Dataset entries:
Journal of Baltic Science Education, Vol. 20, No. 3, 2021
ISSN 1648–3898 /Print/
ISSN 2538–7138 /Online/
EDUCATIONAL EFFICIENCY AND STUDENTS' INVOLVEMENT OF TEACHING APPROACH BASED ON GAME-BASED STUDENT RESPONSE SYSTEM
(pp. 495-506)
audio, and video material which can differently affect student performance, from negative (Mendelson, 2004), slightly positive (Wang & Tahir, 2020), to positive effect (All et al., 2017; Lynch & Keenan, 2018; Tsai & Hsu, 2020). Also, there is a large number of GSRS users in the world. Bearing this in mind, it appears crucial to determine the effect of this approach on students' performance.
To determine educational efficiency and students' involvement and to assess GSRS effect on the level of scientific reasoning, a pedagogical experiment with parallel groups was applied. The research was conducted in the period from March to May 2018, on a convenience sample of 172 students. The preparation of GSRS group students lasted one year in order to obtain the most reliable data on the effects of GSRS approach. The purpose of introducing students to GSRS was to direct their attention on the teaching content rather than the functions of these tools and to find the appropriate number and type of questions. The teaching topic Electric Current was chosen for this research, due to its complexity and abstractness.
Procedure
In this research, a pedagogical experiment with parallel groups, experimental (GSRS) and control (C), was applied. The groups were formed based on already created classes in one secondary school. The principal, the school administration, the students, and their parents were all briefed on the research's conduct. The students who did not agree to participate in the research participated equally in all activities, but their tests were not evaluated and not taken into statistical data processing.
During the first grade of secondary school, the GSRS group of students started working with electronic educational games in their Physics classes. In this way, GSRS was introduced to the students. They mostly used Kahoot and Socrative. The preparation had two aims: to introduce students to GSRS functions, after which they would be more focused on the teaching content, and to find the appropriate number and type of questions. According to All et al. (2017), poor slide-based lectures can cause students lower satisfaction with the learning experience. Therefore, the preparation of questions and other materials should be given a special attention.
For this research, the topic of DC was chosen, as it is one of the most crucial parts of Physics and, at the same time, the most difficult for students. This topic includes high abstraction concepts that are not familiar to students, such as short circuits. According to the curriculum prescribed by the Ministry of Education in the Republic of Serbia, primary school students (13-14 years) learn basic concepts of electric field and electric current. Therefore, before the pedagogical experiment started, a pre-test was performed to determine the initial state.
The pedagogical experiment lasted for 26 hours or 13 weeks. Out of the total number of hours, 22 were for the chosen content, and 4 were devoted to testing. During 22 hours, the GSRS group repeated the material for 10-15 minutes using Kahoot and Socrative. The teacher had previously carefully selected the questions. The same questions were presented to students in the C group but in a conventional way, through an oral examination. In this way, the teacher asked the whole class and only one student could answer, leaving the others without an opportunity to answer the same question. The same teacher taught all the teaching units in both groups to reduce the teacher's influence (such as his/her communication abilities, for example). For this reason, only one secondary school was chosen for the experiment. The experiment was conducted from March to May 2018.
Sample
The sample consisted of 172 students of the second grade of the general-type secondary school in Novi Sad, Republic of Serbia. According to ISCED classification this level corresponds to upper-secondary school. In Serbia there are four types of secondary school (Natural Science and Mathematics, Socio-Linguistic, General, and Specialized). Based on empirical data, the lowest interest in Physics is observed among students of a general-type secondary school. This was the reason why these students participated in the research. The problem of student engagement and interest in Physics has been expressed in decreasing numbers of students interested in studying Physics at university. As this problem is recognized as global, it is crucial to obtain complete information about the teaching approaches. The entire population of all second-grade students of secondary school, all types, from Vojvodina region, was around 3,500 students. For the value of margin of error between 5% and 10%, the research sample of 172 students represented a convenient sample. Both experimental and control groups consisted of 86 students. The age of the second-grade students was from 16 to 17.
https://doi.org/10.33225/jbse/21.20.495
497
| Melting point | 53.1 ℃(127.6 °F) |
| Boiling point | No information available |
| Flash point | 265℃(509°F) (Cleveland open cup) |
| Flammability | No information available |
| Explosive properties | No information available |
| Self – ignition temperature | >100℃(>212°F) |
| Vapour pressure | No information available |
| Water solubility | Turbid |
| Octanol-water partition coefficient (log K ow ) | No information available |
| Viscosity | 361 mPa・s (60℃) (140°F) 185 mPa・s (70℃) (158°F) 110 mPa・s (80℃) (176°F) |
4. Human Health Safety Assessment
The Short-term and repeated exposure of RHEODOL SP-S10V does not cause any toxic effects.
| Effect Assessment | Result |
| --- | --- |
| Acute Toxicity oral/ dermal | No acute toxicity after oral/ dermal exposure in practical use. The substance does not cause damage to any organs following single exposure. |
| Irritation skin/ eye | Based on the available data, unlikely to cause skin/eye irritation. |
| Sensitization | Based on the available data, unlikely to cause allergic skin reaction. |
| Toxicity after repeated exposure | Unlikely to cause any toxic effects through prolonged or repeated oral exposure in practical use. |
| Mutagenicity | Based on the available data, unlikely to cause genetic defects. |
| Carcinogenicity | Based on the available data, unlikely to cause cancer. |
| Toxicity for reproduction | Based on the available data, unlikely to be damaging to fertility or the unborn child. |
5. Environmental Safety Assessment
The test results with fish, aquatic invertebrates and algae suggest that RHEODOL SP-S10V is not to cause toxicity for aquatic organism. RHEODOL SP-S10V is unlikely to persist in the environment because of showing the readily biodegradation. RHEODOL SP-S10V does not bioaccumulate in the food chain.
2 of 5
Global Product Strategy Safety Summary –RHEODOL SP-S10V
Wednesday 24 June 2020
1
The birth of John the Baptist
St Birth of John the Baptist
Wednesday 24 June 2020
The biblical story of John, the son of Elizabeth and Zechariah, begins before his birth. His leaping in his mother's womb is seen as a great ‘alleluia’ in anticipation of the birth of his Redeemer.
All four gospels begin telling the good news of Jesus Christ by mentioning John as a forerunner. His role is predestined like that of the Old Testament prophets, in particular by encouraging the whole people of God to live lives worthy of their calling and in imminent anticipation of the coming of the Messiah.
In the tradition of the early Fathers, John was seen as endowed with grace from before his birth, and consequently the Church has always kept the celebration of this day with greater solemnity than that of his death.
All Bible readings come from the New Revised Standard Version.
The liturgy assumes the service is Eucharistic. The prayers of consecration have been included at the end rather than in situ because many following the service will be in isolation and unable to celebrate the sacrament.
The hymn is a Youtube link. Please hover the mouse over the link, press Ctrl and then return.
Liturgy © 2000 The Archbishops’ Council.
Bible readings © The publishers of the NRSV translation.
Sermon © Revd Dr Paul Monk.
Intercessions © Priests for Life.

**What the exercise asks:** Please transcribe every entry above exactly as it appears.

**Finished exercise:**
Journal of Baltic Science Education, Vol. 20, No. 3, 2021
ISSN 1648–3898 /Print/
ISSN 2538–7138 /Online/
EDUCATIONAL EFFICIENCY AND STUDENTS' INVOLVEMENT OF TEACHING APPROACH BASED ON GAME-BASED STUDENT RESPONSE SYSTEM
(pp. 495-506)
audio, and video material which can differently affect student performance, from negative (Mendelson, 2004), slightly positive (Wang & Tahir, 2020), to positive effect (All et al., 2017; Lynch & Keenan, 2018; Tsai & Hsu, 2020). Also, there is a large number of GSRS users in the world. Bearing this in mind, it appears crucial to determine the effect of this approach on students' performance.
To determine educational efficiency and students' involvement and to assess GSRS effect on the level of scientific reasoning, a pedagogical experiment with parallel groups was applied. The research was conducted in the period from March to May 2018, on a convenience sample of 172 students. The preparation of GSRS group students lasted one year in order to obtain the most reliable data on the effects of GSRS approach. The purpose of introducing students to GSRS was to direct their attention on the teaching content rather than the functions of these tools and to find the appropriate number and type of questions. The teaching topic Electric Current was chosen for this research, due to its complexity and abstractness.
Procedure
In this research, a pedagogical experiment with parallel groups, experimental (GSRS) and control (C), was applied. The groups were formed based on already created classes in one secondary school. The principal, the school administration, the students, and their parents were all briefed on the research's conduct. The students who did not agree to participate in the research participated equally in all activities, but their tests were not evaluated and not taken into statistical data processing.
During the first grade of secondary school, the GSRS group of students started working with electronic educational games in their Physics classes. In this way, GSRS was introduced to the students. They mostly used Kahoot and Socrative. The preparation had two aims: to introduce students to GSRS functions, after which they would be more focused on the teaching content, and to find the appropriate number and type of questions. According to All et al. (2017), poor slide-based lectures can cause students lower satisfaction with the learning experience. Therefore, the preparation of questions and other materials should be given a special attention.
For this research, the topic of DC was chosen, as it is one of the most crucial parts of Physics and, at the same time, the most difficult for students. This topic includes high abstraction concepts that are not familiar to students, such as short circuits. According to the curriculum prescribed by the Ministry of Education in the Republic of Serbia, primary school students (13-14 years) learn basic concepts of electric field and electric current. Therefore, before the pedagogical experiment started, a pre-test was performed to determine the initial state.
The pedagogical experiment lasted for 26 hours or 13 weeks. Out of the total number of hours, 22 were for the chosen content, and 4 were devoted to testing. During 22 hours, the GSRS group repeated the material for 10-15 minutes using Kahoot and Socrative. The teacher had previously carefully selected the questions. The same questions were presented to students in the C group but in a conventional way, through an oral examination. In this way, the teacher asked the whole class and only one student could answer, leaving the others without an opportunity to answer the same question. The same teacher taught all the teaching units in both groups to reduce the teacher's influence (such as his/her communication abilities, for example). For this reason, only one secondary school was chosen for the experiment. The experiment was conducted from March to May 2018.
Sample
The sample consisted of 172 students of the second grade of the general-type secondary school in Novi Sad, Republic of Serbia. According to ISCED classification this level corresponds to upper-secondary school. In Serbia there are four types of secondary school (Natural Science and Mathematics, Socio-Linguistic, General, and Specialized). Based on empirical data, the lowest interest in Physics is observed among students of a general-type secondary school. This was the reason why these students participated in the research. The problem of student engagement and interest in Physics has been expressed in decreasing numbers of students interested in studying Physics at university. As this problem is recognized as global, it is crucial to obtain complete information about the teaching approaches. The entire population of all second-grade students of secondary school, all types, from Vojvodina region, was around 3,500 students. For the value of margin of error between 5% and 10%, the research sample of 172 students represented a convenient sample. Both experimental and control groups consisted of 86 students. The age of the second-grade students was from 16 to 17.
https://doi.org/10.33225/jbse/21.20.495
497
| Melting point | 53.1 ℃(127.6 °F) |
| Boiling point | No information available |
| Flash point | 265℃(509°F) (Cleveland open cup) |
| Flammability | No information available |
| Explosive properties | No information available |
| Self – ignition temperature | >100℃(>212°F) |
| Vapour pressure | No information available |
| Water solubility | Turbid |
| Octanol-water partition coefficient (log K ow ) | No information available |
| Viscosity | 361 mPa・s (60℃) (140°F) 185 mPa・s (70℃) (158°F) 110 mPa・s (80℃) (176°F) |
4. Human Health Safety Assessment
The Short-term and repeated exposure of RHEODOL SP-S10V does not cause any toxic effects.
| Effect Assessment | Result |
| --- | --- |
| Acute Toxicity oral/ dermal | No acute toxicity after oral/ dermal exposure in practical use. The substance does not cause damage to any organs following single exposure. |
| Irritation skin/ eye | Based on the available data, unlikely to cause skin/eye irritation. |
| Sensitization | Based on the available data, unlikely to cause allergic skin reaction. |
| Toxicity after repeated exposure | Unlikely to cause any toxic effects through prolonged or repeated oral exposure in practical use. |
| Mutagenicity | Based on the available data, unlikely to cause genetic defects. |
| Carcinogenicity | Based on the available data, unlikely to cause cancer. |
| Toxicity for reproduction | Based on the available data, unlikely to be damaging to fertility or the unborn child. |
5. Environmental Safety Assessment
The test results with fish, aquatic invertebrates and algae suggest that RHEODOL SP-S10V is not to cause toxicity for aquatic organism. RHEODOL SP-S10V is unlikely to persist in the environment because of showing the readily biodegradation. RHEODOL SP-S10V does not bioaccumulate in the food chain.
2 of 5
Global Product Strategy Safety Summary –RHEODOL SP-S10V
Wednesday 24 June 2020
1
The birth of John the Baptist
St Birth of John the Baptist
Wednesday 24 June 2020
The biblical story of John, the son of Elizabeth and Zechariah, begins before his birth. His leaping in his mother's womb is seen as a great ‘alleluia’ in anticipation of the birth of his Redeemer.
All four gospels begin telling the good news of Jesus Christ by mentioning John as a forerunner. His role is predestined like that of the Old Testament prophets, in particular by encouraging the whole people of God to live lives worthy of their calling and in imminent anticipation of the coming of the Messiah.
In the tradition of the early Fathers, John was seen as endowed with grace from before his birth, and consequently the Church has always kept the celebration of this day with greater solemnity than that of his death.
All Bible readings come from the New Revised Standard Version.
The liturgy assumes the service is Eucharistic. The prayers of consecration have been included at the end rather than in situ because many following the service will be in isolation and unable to celebrate the sacrament.
The hymn is a Youtube link. Please hover the mouse over the link, press Ctrl and then return.
Liturgy © 2000 The Archbishops’ Council.
Bible readings © The publishers of the NRSV translation.
Sermon © Revd Dr Paul Monk.
Intercessions © Priests for Life.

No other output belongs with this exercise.